The doctor said hospitals need to co‑ordinate staff in teams and create rotating rosters so staff aren’t interacting with one another, as well as creating new tearoom and break room facilities to limit mingling.
These measures have been implemented at some hospitals but not all.
Concerns have also been raised about how quickly DHHS acted to contain the outbreak at Box Hill. The department first notified the public of an outbreak on October 8. At that stage, two staff and one patient were linked to the outbreak.
However, documents obtained by The Saturday Paper reveal that the first case at the hospital was actually reported to the government on October 5.
By October 10, a total of 10 cases were linked to the Box Hill outbreak. At that time, only staff who had spent more than half an hour on the Covid-19 ward were being tested.
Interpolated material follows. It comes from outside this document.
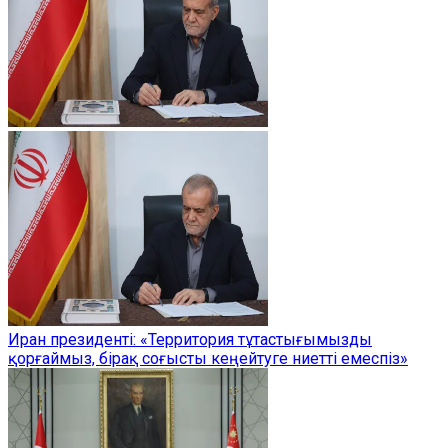
Иран президенті: «Территория тұтастығымызды
қорғаймыз, бірақ соғысты кеңейтуге ниетті емеспіз»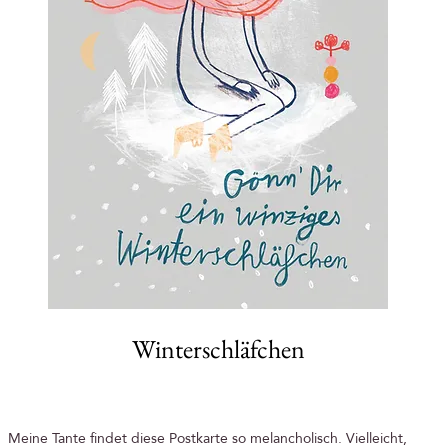
Winterschläfchen
Meine Tante findet diese Postkarte so melancholisch. Vielleicht,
On October 11, when the outbreak had expanded to 12 cases, the government announced all staff on the affected ward would be tested, regardless of symptoms or how much time they had spent on site. By October 15, the cluster had 14 cases.
The cluster, as well as the other previously unreported cases at hospitals, shows how even a single infection can rapidly spread in a high-risk environment, putting healthcare workers at risk and jeopardising Victoria’s case targets.
“It’s clear that healthcare worker infections are a key area that is holding us back from meeting the government’s targets,” Dr Whitelaw says. “And that is a terrible responsibility to bear.
“We are so aware of the negative impacts of lockdown and the need to get out of lockdown as quickly as possible but safely as well.
“It’s awful wearing PPE. It’s awful not being to talk to colleagues in the tearooms. But if that’s what it takes to stay safe and end the lockdown, we will absolutely do it.”